The GFC is based around 28 targets addressing the lifecycle of chemicals, including products and waste. For example, governments have committed to creating, by 2030, the regulatory environment to reduce chemical pollution and implement policies to promote safer alternatives. The GFC calls for the prevention of the illegal trade and trafficking of chemicals and waste.

The industry likewise committed to managing chemicals in a way that reduces chemical pollution and adverse impacts by 2030. The GFC calls for the transition to safer and more sustainable chemical alternatives, and the enhancement of transparency and access to information regarding chemicals and their associated risks.

The GFC calls for a phase out of highly hazardous pesticides (HHPs) in agriculture. HHPs, according to the Pesticide Action Network (PAN), “are a subset of particularly toxic pesticides causing by far the most harm to people, biodiversity, and the environment.”

It also calls for the strengthening of links between the new instrument and the climate, biodiversity, human rights and health agendas.

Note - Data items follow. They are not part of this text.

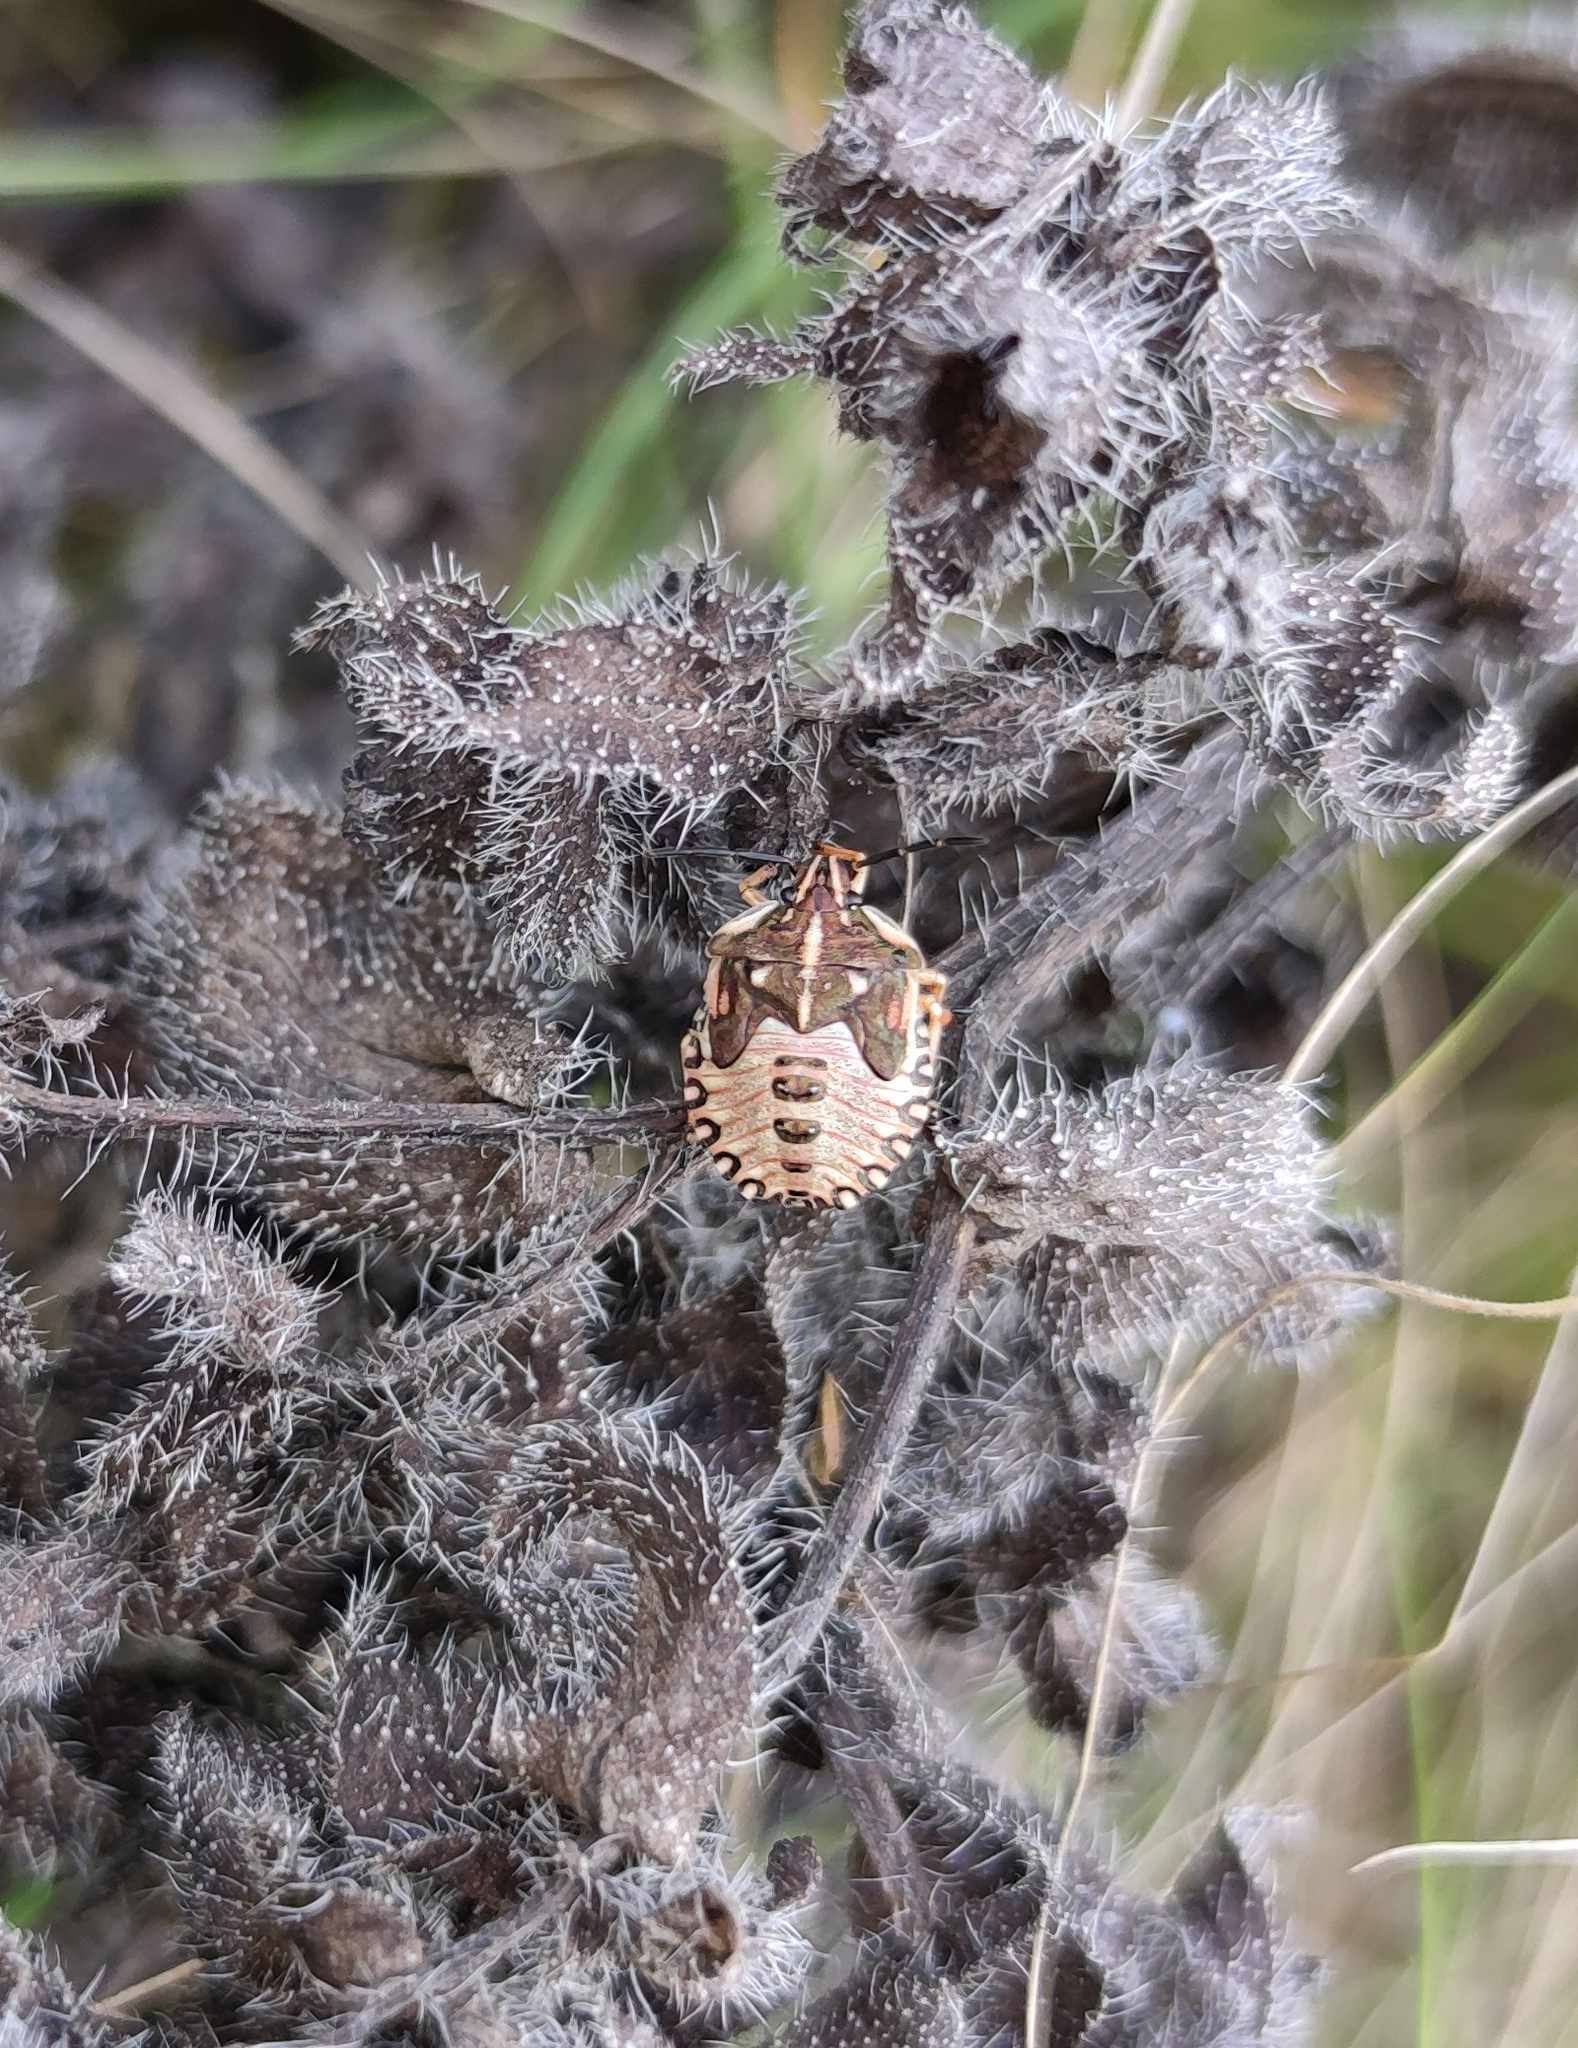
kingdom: Animalia
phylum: Arthropoda
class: Insecta
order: Hemiptera
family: Pentatomidae
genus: Carpocoris
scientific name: Carpocoris purpureipennis
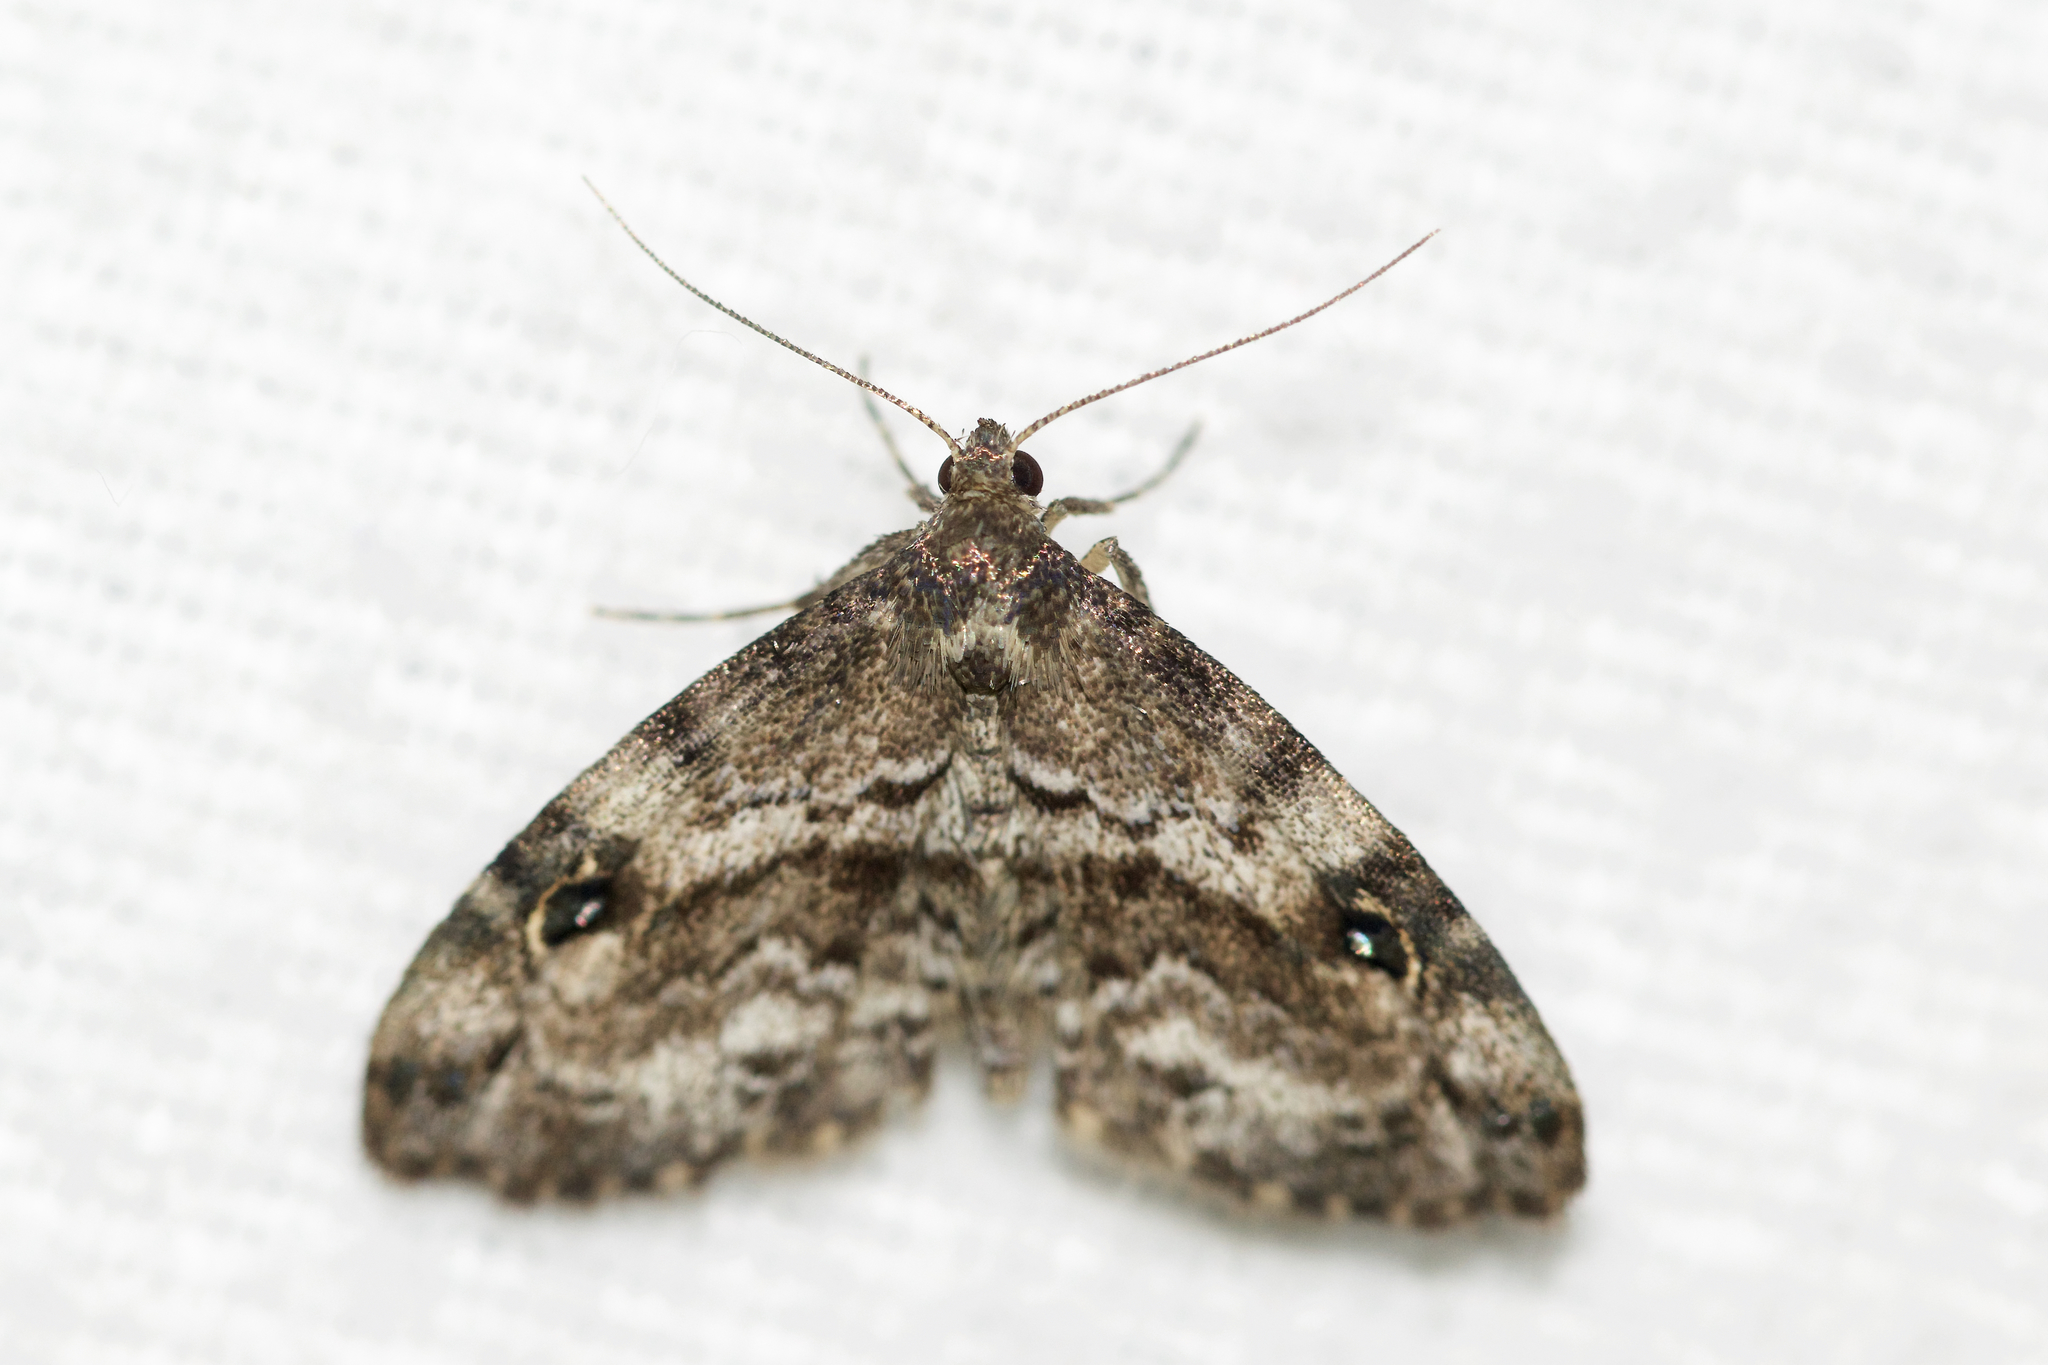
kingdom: Animalia
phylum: Arthropoda
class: Insecta
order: Lepidoptera
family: Erebidae
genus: Melanomma
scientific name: Melanomma auricinctaria
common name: Gold-lined melanomma moth
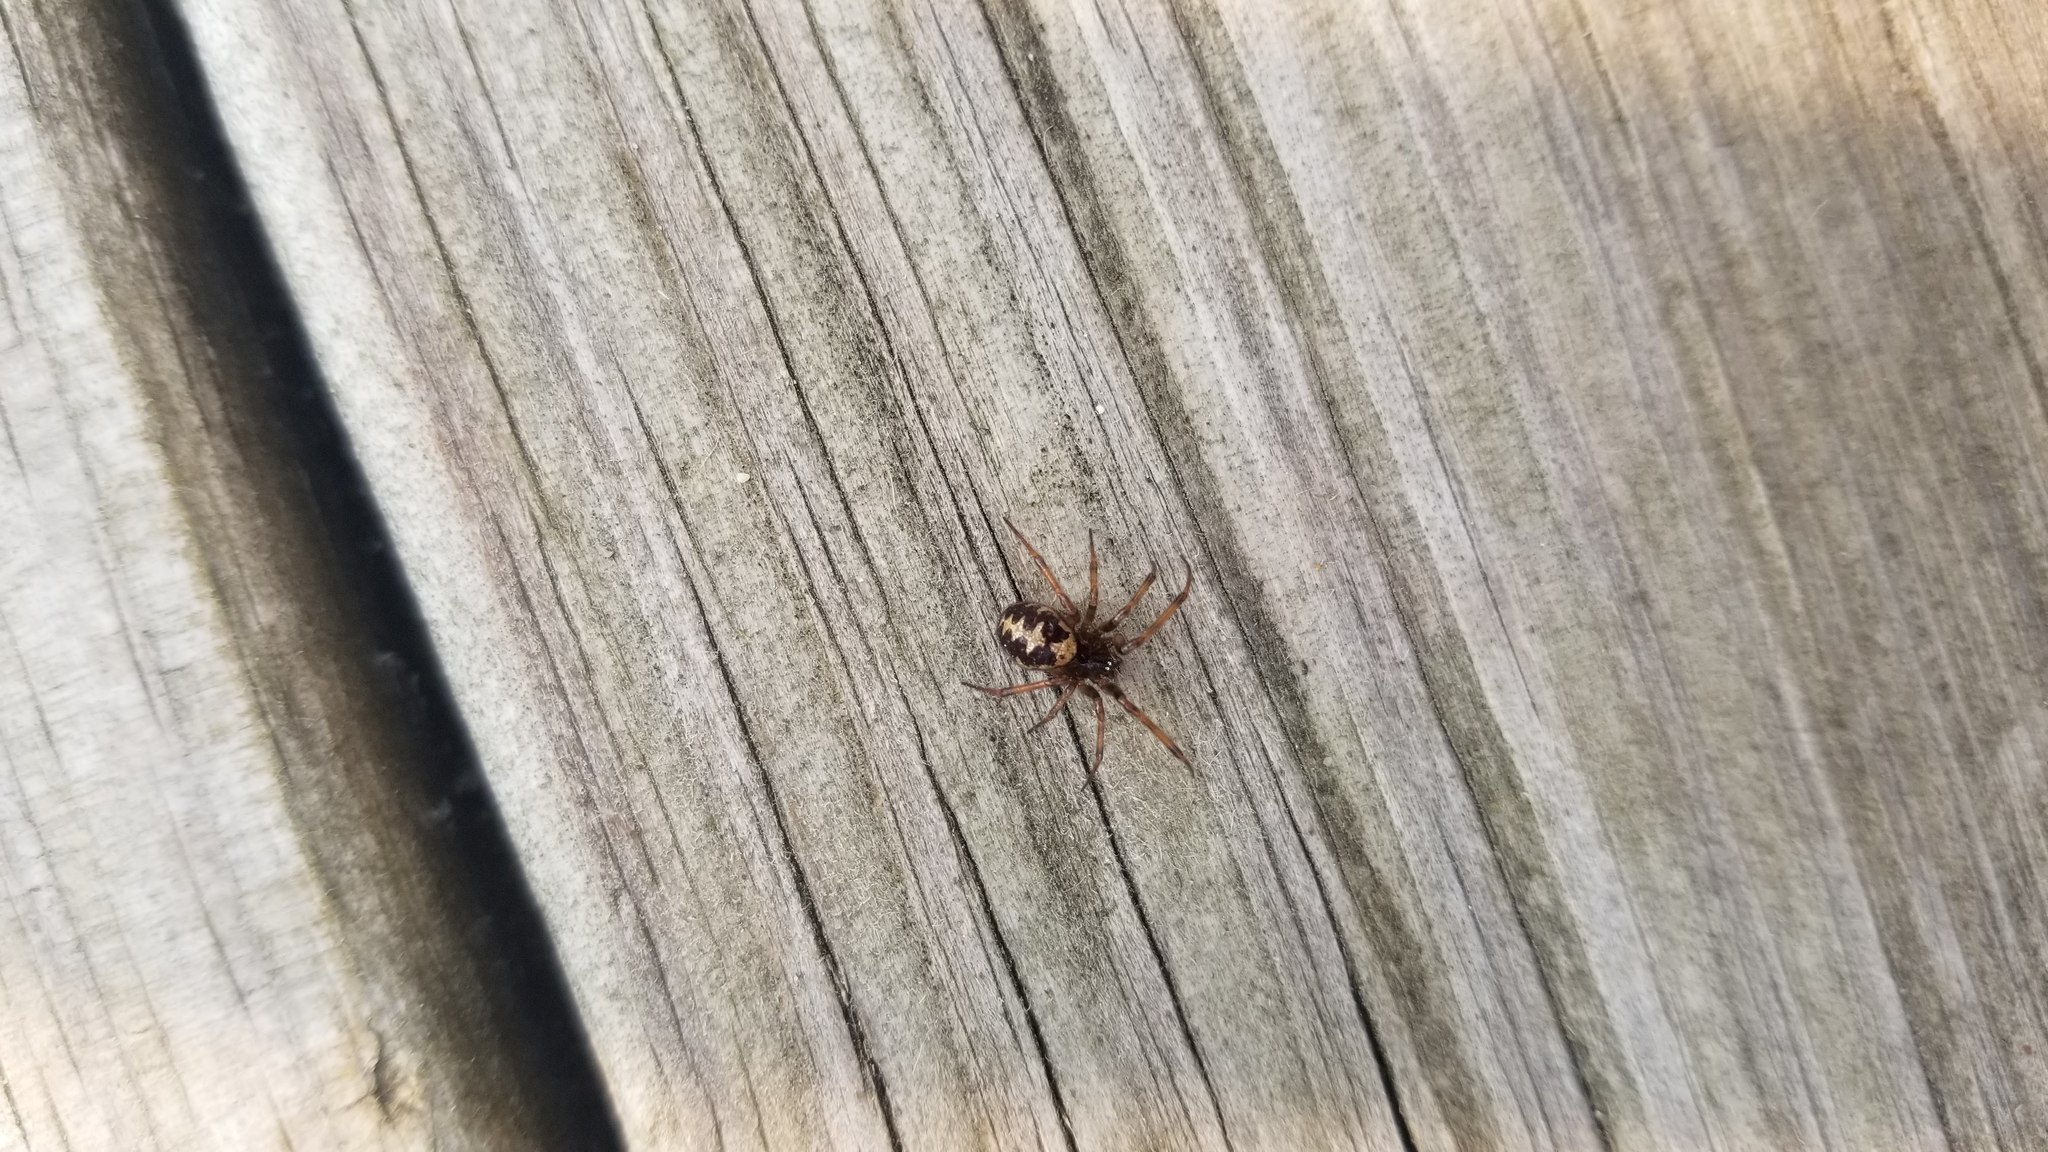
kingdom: Animalia
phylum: Arthropoda
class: Arachnida
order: Araneae
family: Theridiidae
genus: Steatoda
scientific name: Steatoda triangulosa
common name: Triangulate bud spider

In a resolution adopted on the impact of chemicals, waste and pollution on human health, the 76th World Health Assembly noted “that the market and non-market costs of inaction could be as high as 10% of global gross domestic product and that two million lives and 53 million disability-adjusted life years were lost in 2019 due to exposures to selected chemicals with nearly half of those deaths attributable to lead exposure and resulting cardiovascular disease and 138,000 deaths from pesticides involved in suicides representing 20% of all global suicides.”

The said resolution also noted that “robust data is only available for a small number of potential chemical exposures, and that people are exposed to many more chemicals in their daily lives, and noting that children are particularly vulnerable to these exposures resulting in childhood death, illnesses and disability, particularly in developing countries.”